| Problem description |
Keep the images out and copy every entry below exactly.

| Dataset entries |
______
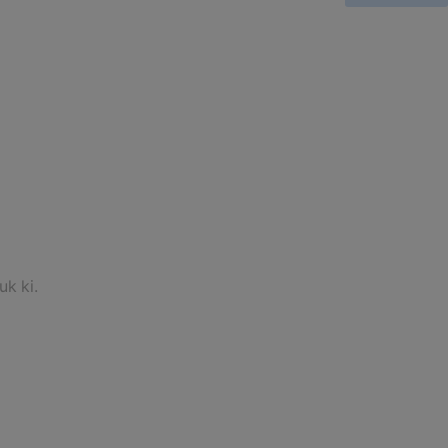
uk ki.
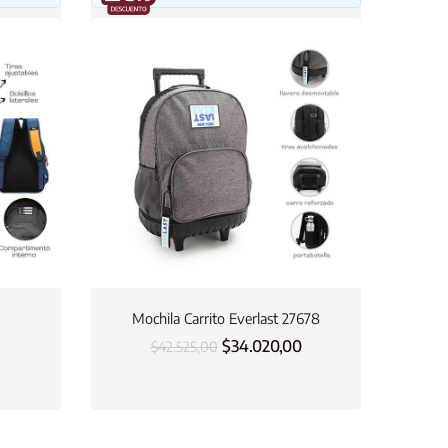
Mochila Carrito Everlast 27678
$
34.020,00
$
42.525,00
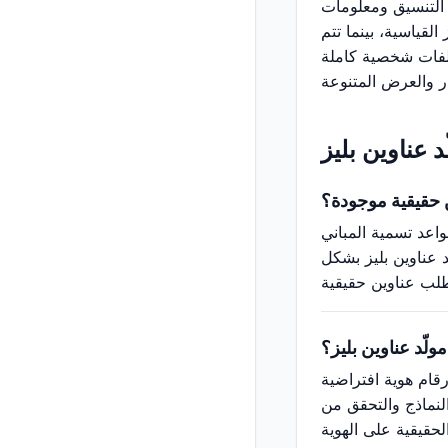
 التنسيق ومعلومات
لقياسية، بينما تتم
ملفات شخصية كاملة
 عناوين بليز
ن حقيقية موجودة؟
واعد تسمية المباني
د عناوين بليز بشكل
لّد عناوين بليز؟
رقام هوية افتراضية
النماذج والتحقق من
______
| Exercise answer |
uk ki.
Mochila Carrito Everlast 27678
$
34.020,00
$
42.525,00
 التنسيق ومعلومات
لقياسية، بينما تتم
ملفات شخصية كاملة
 عناوين بليز
ن حقيقية موجودة؟
واعد تسمية المباني
د عناوين بليز بشكل
لّد عناوين بليز؟
رقام هوية افتراضية
النماذج والتحقق من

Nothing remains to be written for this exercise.